La respiration des saintes [The Breath of Saints] represents Guthrie's latest direction under the moniker Charlie Charlie, a collaboration with Erell Latimier, initiated since moving to France. Although dense and more difficult it is more sonically challenging and inventive, like some intense early musique concrète testing the limits of organized sound. On this CD-single (which sadly only runs to 14 minutes), Guthrie has smashed together scraps of text from French radio broadcasts, as well as abstract radiophonic materials, and other elements so obscure, so wonderfully perverse and strange, that it is difficult to determine how they were produced percussively—or indeed in any other fashion. It may be that, in his use of barely comprehensible text, Guthrie is referencing such classic works as Pierre Henry's Eurydice, Antonin Artaud's Pour finir avec le judgement de dieu [To Have Done With the Judgement of God] or the radio transmissions from the underworld featured in Jean Cocteau's film Orphée. Whether or not this is the case, Guthrie's composition echoes such precedents gesturing towards an uncharted, haunted realm of sound, close to both death and a collapse of meaning. Thus, unlike Building Blocks, La respiration des saintes exceeds its origins to create a new and essentially spectral, rather than performative, sonic world, unmoored from its origins in percussion and semi-improvised live composition.

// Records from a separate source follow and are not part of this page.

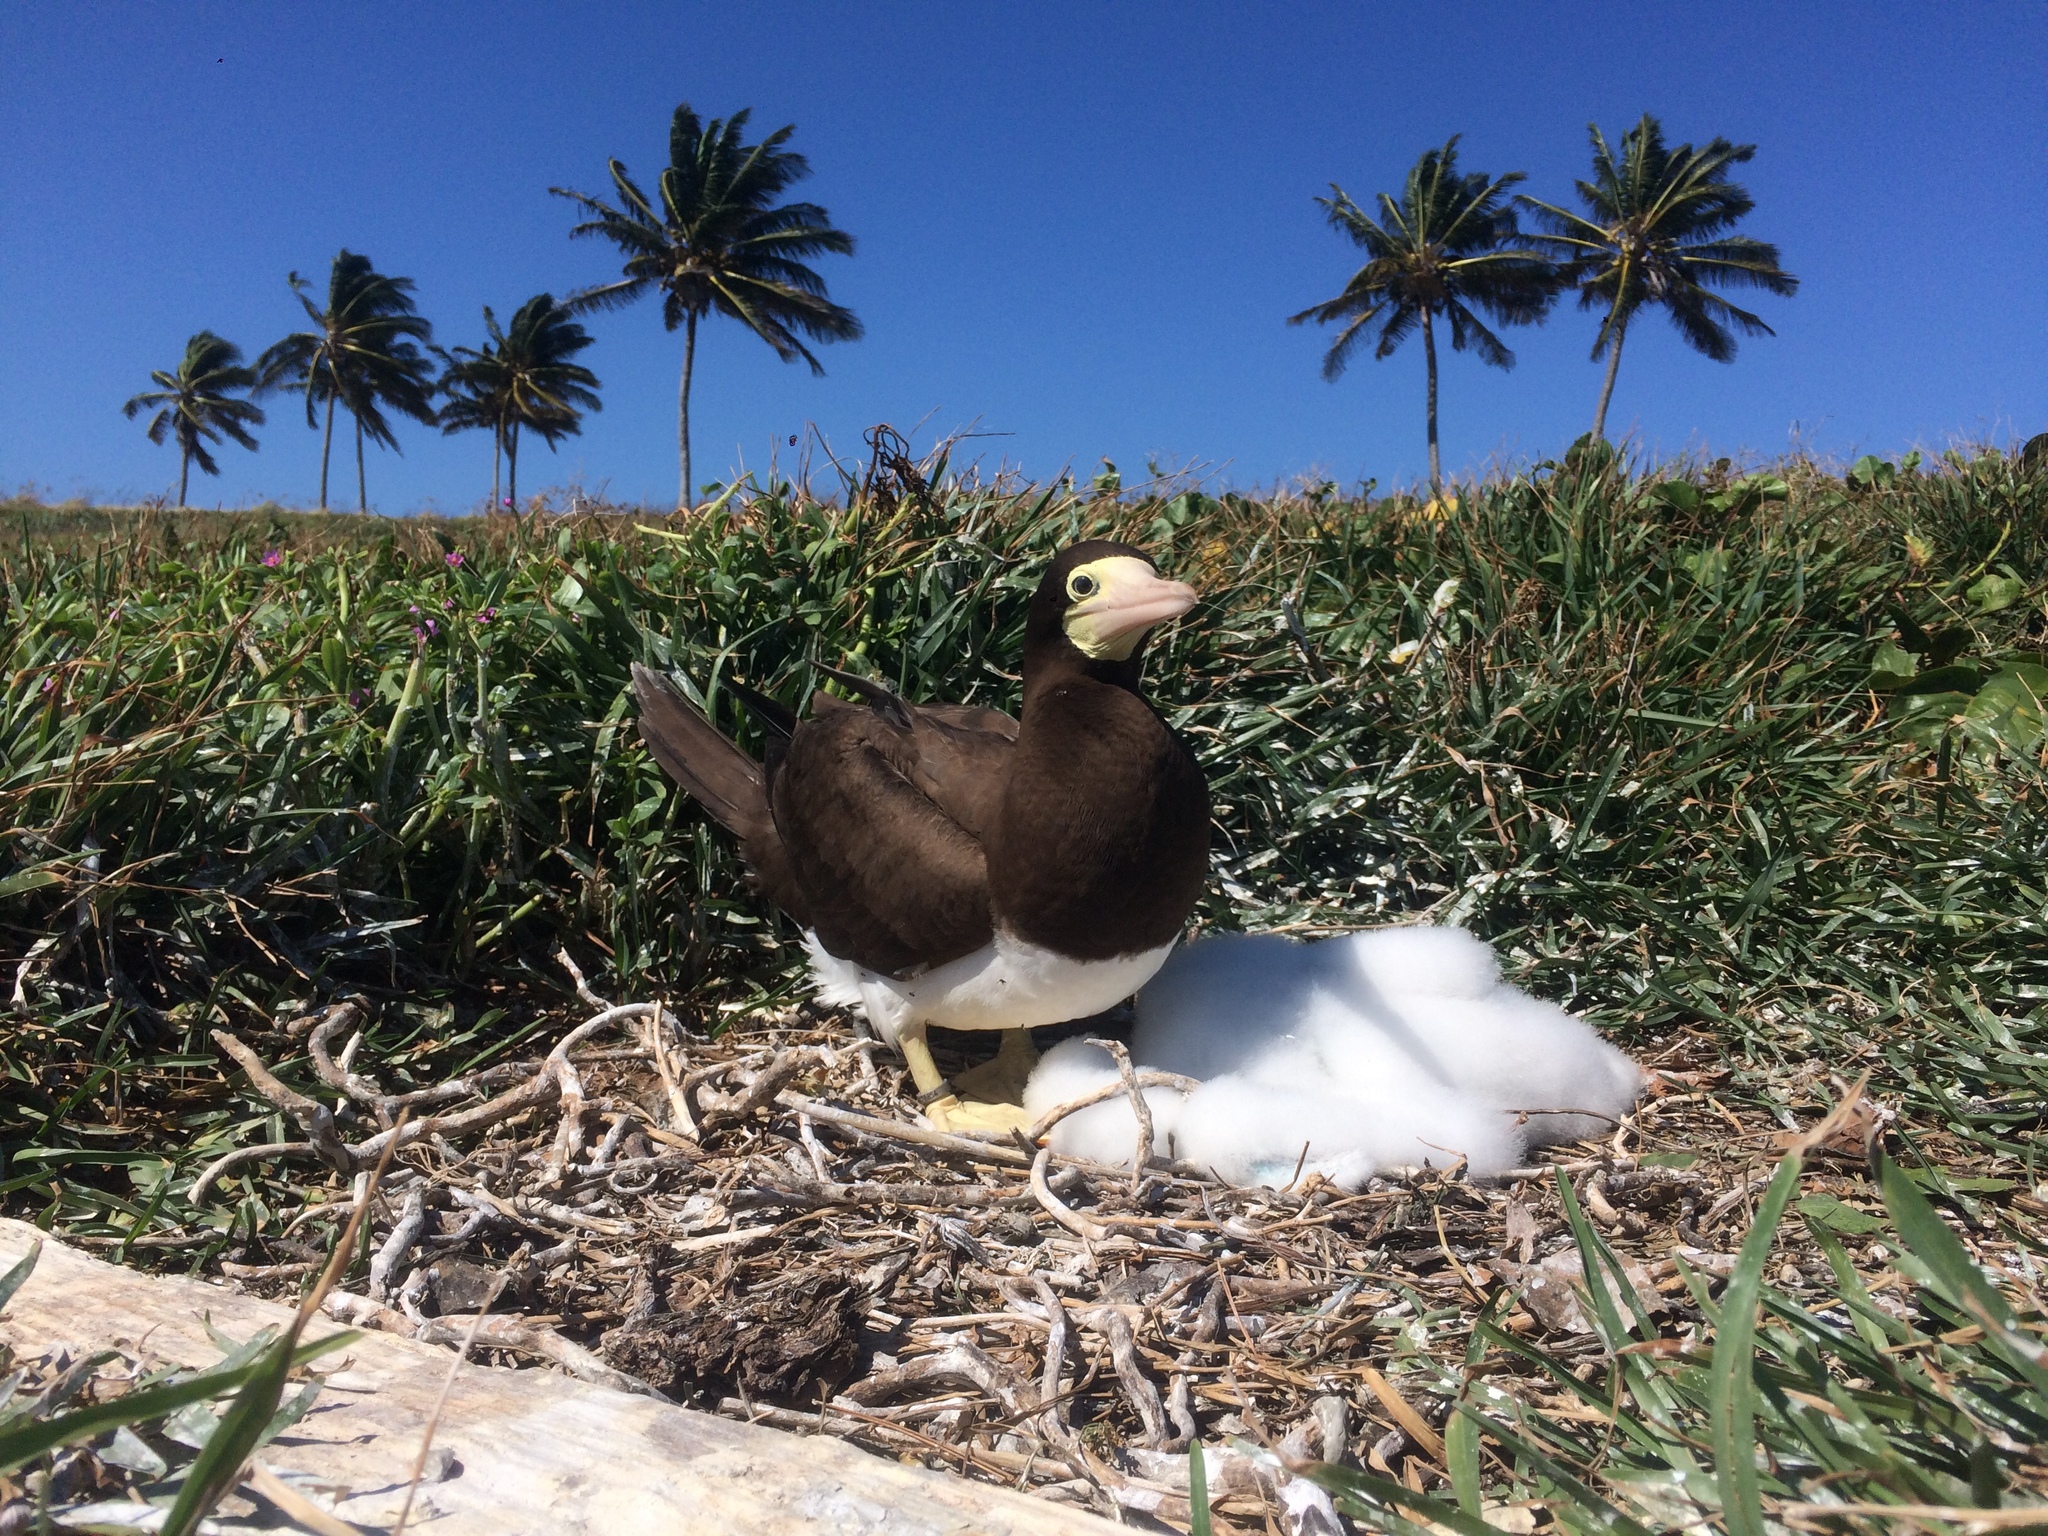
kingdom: Animalia
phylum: Chordata
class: Aves
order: Suliformes
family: Sulidae
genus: Sula
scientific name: Sula leucogaster
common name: Brown booby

The material is densely stratified with a sense of multiple spaces and worlds created and then densely impacted in a kind of sono-acoustic layer cake. It is like listening to a piece of unmapped archaeology, as the listener skates past the side of panels of rock-hard sound layers and spatial devices laid on top of each other, running parallel in a great, deformed mass. Vocals, rumbles, ringing sounds (presumably generated by bowed cymbals or other similar objects), far distant elemental cries, howls of electronics and strange swipes or deformed bleed-throughs of tape, as well as aggressive, closely miked crushings—all of these materials move about the world which Guthrie has created. The foreground tends to be small, discrete, composed of more isolated units of apparently percussive sources, while the almost never-ending sonic depths behind this tends to rise and fall with a diverse and bewildering array of materials. This is a wonderful recording which merits repeated listening precisely because of its unmasterable abstraction, the sense that it goes beyond its absent sound sources to create something truly unknowable and sublime. Although it is frustrating to have such an absorbing CD with only one medium-length track on it, La respiration des saintes is worth having. Through such works, one might yet be able to walk through the mirror with Death and be reunited with our deceased, emotional doppelganger in the Afterlife (“Vous saviez qui je suis?” “Oui.” “Dit que le.” “Ma Morte.” “Parfait.”).